I think that what Pearl perceives as hostility to causation on the part of statistics can be reasonably attributed to caution. Statistics suffers from an over-abundance of this, partly due to statistician’s unwillingness (or lack of time) to really get involved with a subject. This leads us to be rather scared of writing down anything but the weakest models, and it certainly leads us to be highly skeptical of causal statements where the do-calculus (ie, performing an intervention) hasn’t been physically instantiated in an experiment. That attitude is a hindrance, but it’s also born of a century of experience of poor replicability and bad scientific consequences. Even the more-often accepted Rudin analysis has a “no hidden confounders” assumption that many (myself included) find hard to swallow.
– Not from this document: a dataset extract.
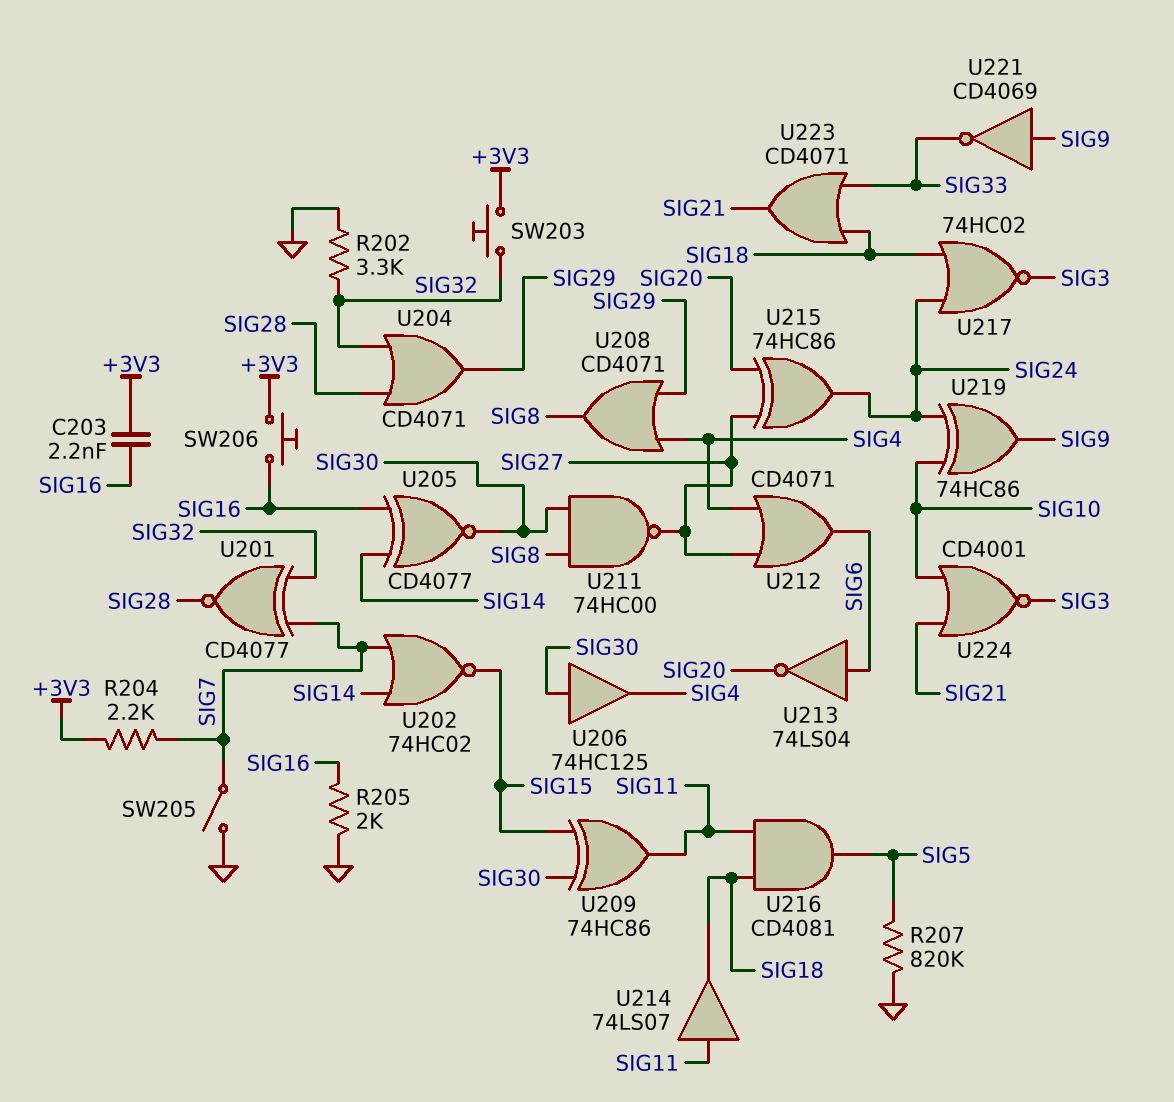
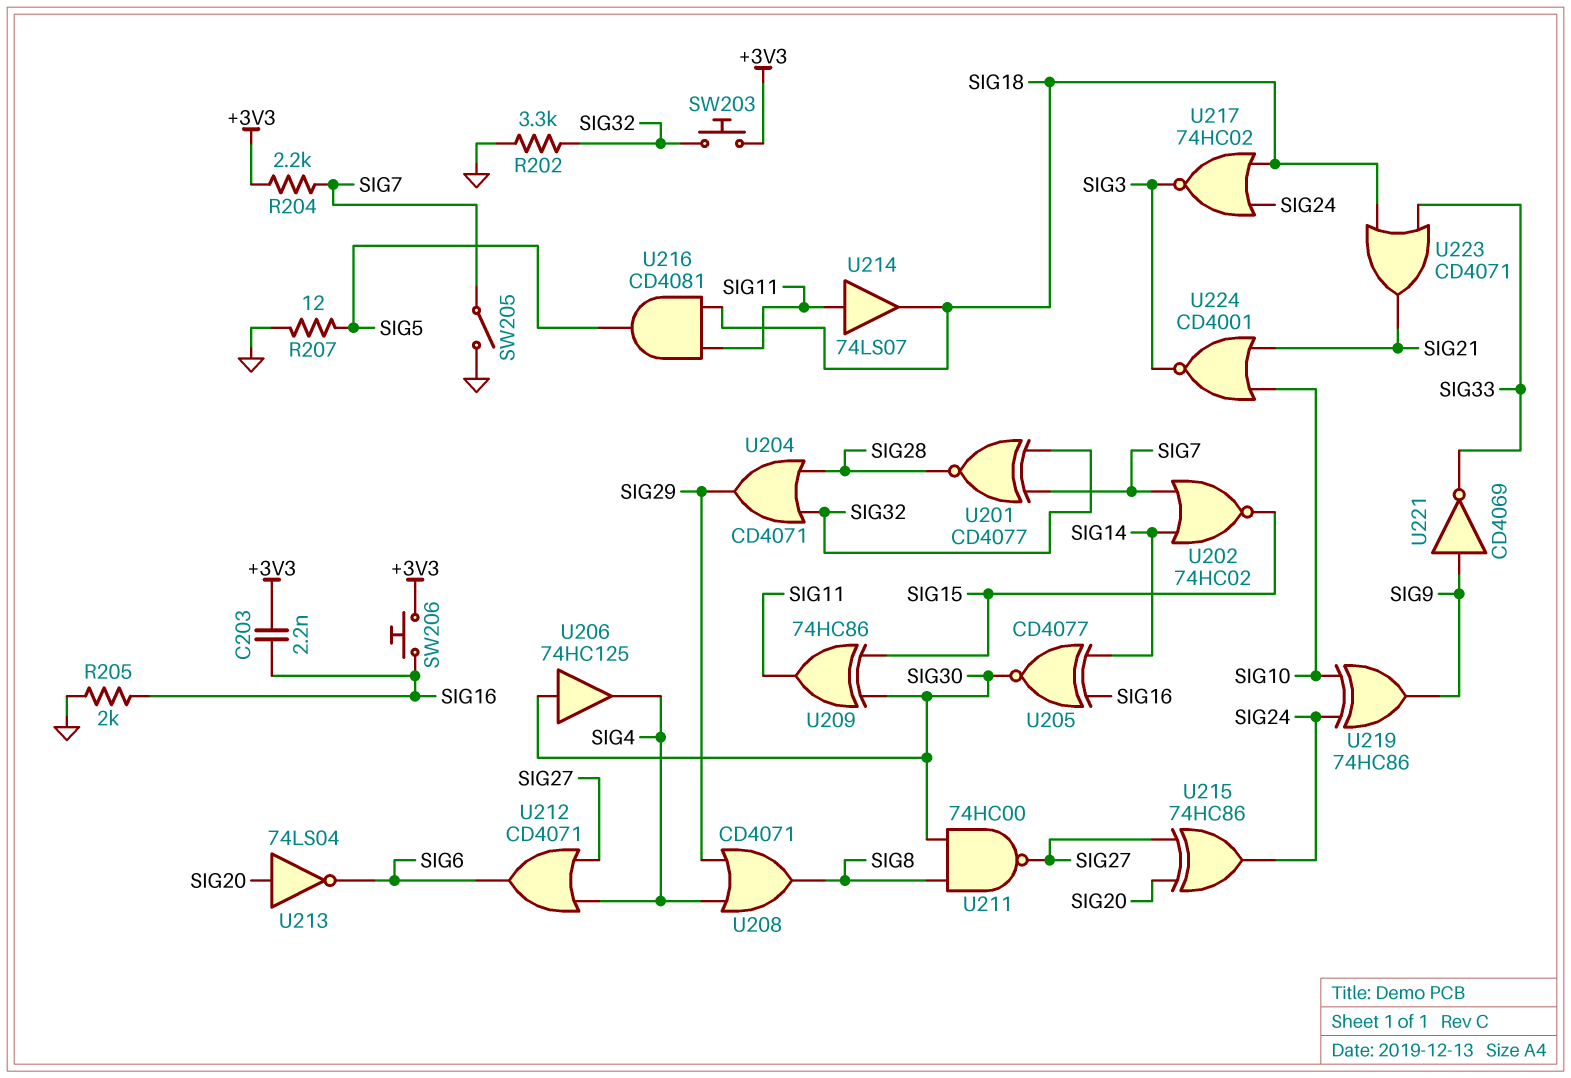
R207: 820k (GND, SIG5) -> 12 (GND, SIG5)
U213: NOT 74LS04 (in SIG6, out SIG20) -> NOT 74LS04 (in SIG20, out SIG6)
Now I agree with Pearl that statisticians are far too scared of writing down a model. One doesn’t have to be Bayesian to say “Let’s start with writing down what I think I know and see how that agrees with the data” — we do that in sample size calculations already. But I’m really not persuaded that sticking with linear models or categorical relationships is the way to do this. One thing that Pearl leaves out of this book is mechanism: how, physically, does this effect take place? (Ok, this comes up as mediation, but in a quite different context) More importantly, can I transfer this understanding to a different system? Without this sort of understanding — and that’s very difficult — causality has relatively limited uses. But Pearls’ observation-based and rather pat models don’t really get us anything like that.

So do read The Book of Why; it is a set of ideas that you should know about, at least informally, and it is useful to think about more than just phenomenological correlation. But then also go and read some physics, or some mathematical biology as well. Statisticians need a really good dose of both.